Skip to content

Recall

What It Measures

Recall answers:

"Out of all relevant documents, how many did we retrieve in top-k?"

It focuses on coverage. High recall means the retriever found most of the relevant evidence.

Mathematical Formula

For query \(i\):

\[ \operatorname{Recall@}k_i = \frac{|G_i \cap R_i^{(k)}|}{|G_i|} \]

Across all queries:

\[ \operatorname{MeanRecall@}k = \frac{1}{|Q|} \sum_{i=1}^{|Q|} \operatorname{Recall@}k_i \]

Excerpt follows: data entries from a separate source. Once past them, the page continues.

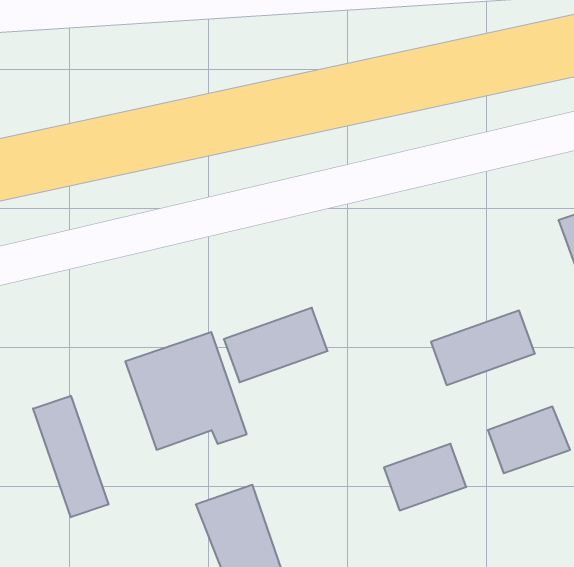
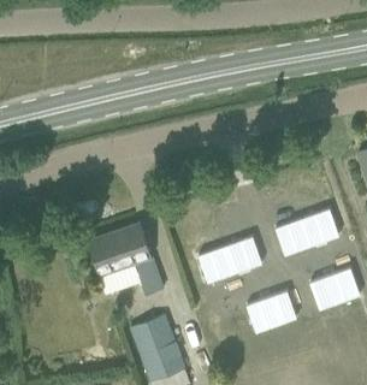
building: [224,308,328,382] -> [197,237,261,283]
building: [33,396,108,517] -> none

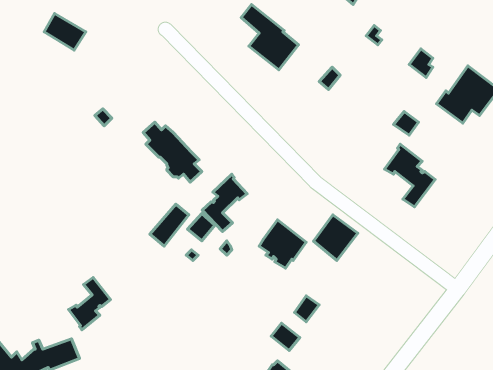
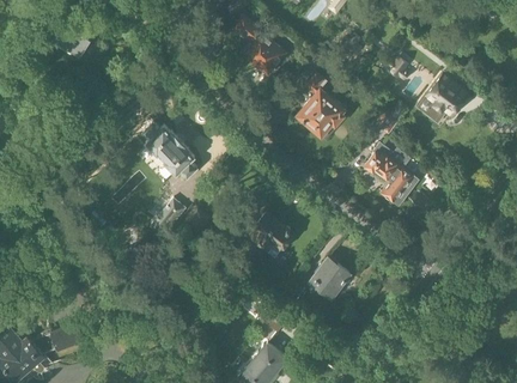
building: none -> [297,89,346,141]
building: [202,174,247,231] -> none
building: [313,215,358,261] -> [309,259,349,300]
building: [68,278,111,330] -> none

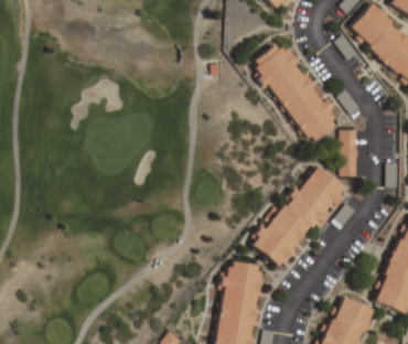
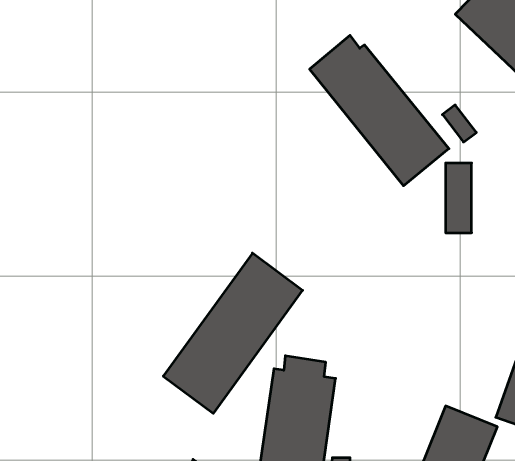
building: [253,161,347,270] -> [163,253,303,413]

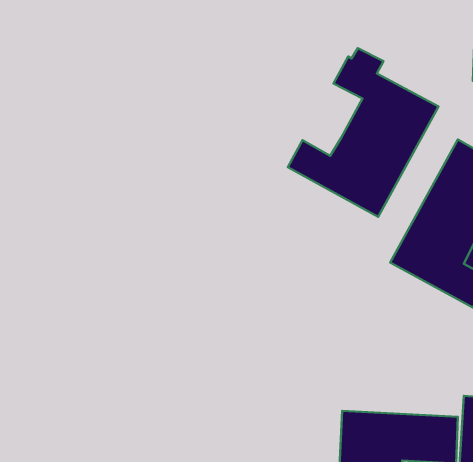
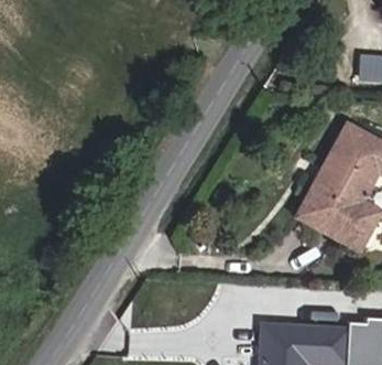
building: [288,48,439,217] -> none

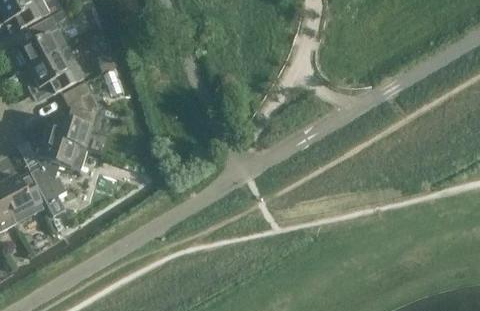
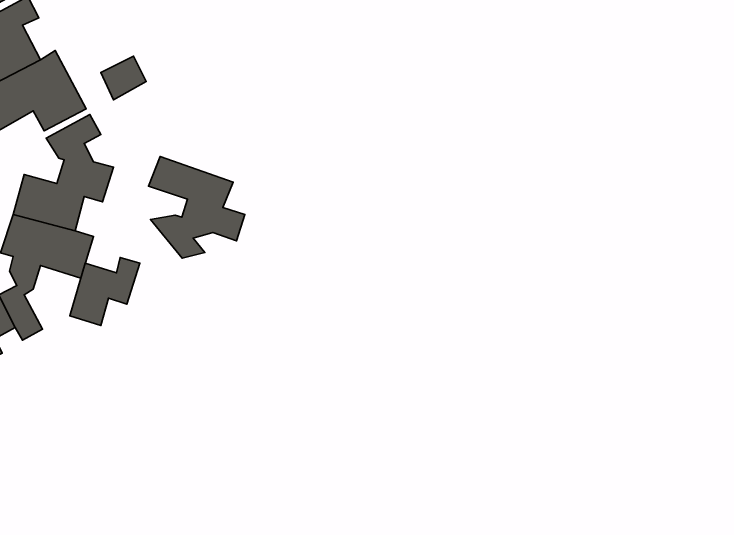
building: none -> [149,157,245,258]
building: none -> [70,258,140,325]

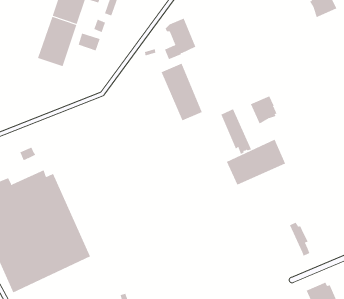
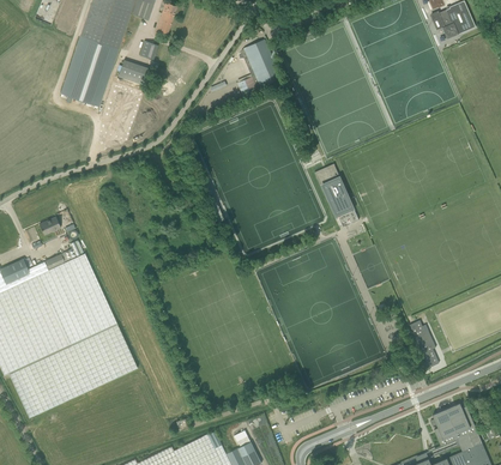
building: [161,63,203,121] -> none
building: [250,96,277,125] -> none
building: [226,139,286,186] -> none

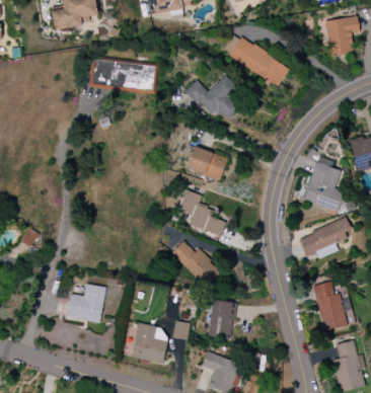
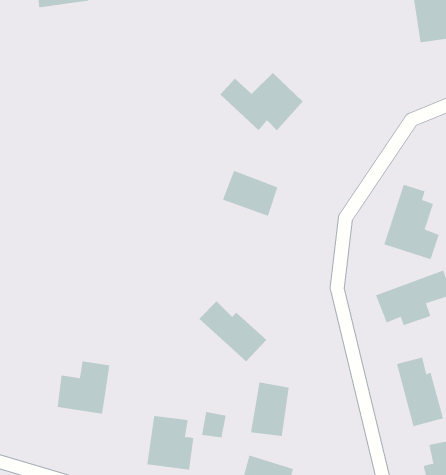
building: [222,32,289,86] -> none
building: [91,59,156,92] -> none
building: [177,189,225,236] -> none

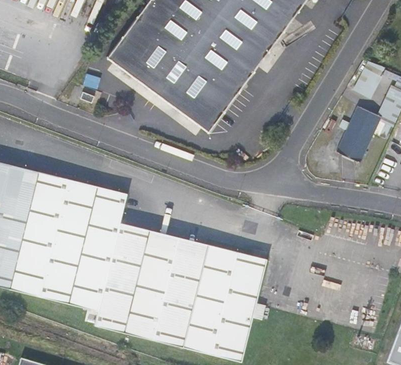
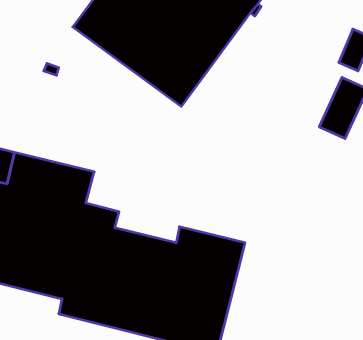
building: [146,230,206,259] -> none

When \(k\) is smaller than the number of relevant documents, recall has a ceiling:

\[ \operatorname{Recall@}k_i \leq \frac{k}{|G_i|} \quad \text{when } k < |G_i| \]

Formula Breakdown

  • \(Q\): set of evaluation queries
  • \(G_i\): ground truth relevant ids for query \(i\)
  • \(R_i^{(k)}\): first \(k\) retrieved ids for query \(i\)
  • \(|G_i \cap R_i^{(k)}|\): number of relevant hits in top-k
  • \(|G_i|\): total relevant ids for that query

Evret returns 0.0 for a query when its relevant set is empty.

Worked Example

Given:

  • k = 5
  • retrieved@5 = [d1, d4, d2, d9, d8]
  • relevant = {d2, d8, d10}

Step 1: relevant hits in top 5 are {d2, d8}, so hits = 2.

Step 2: total relevant ids = 3.

\[ \operatorname{Recall@}5 = \frac{2}{3} = 0.6667 \]

When To Use

  • Multi-document QA
  • Domains where missing information is risky
  • Comparing retrievers for completeness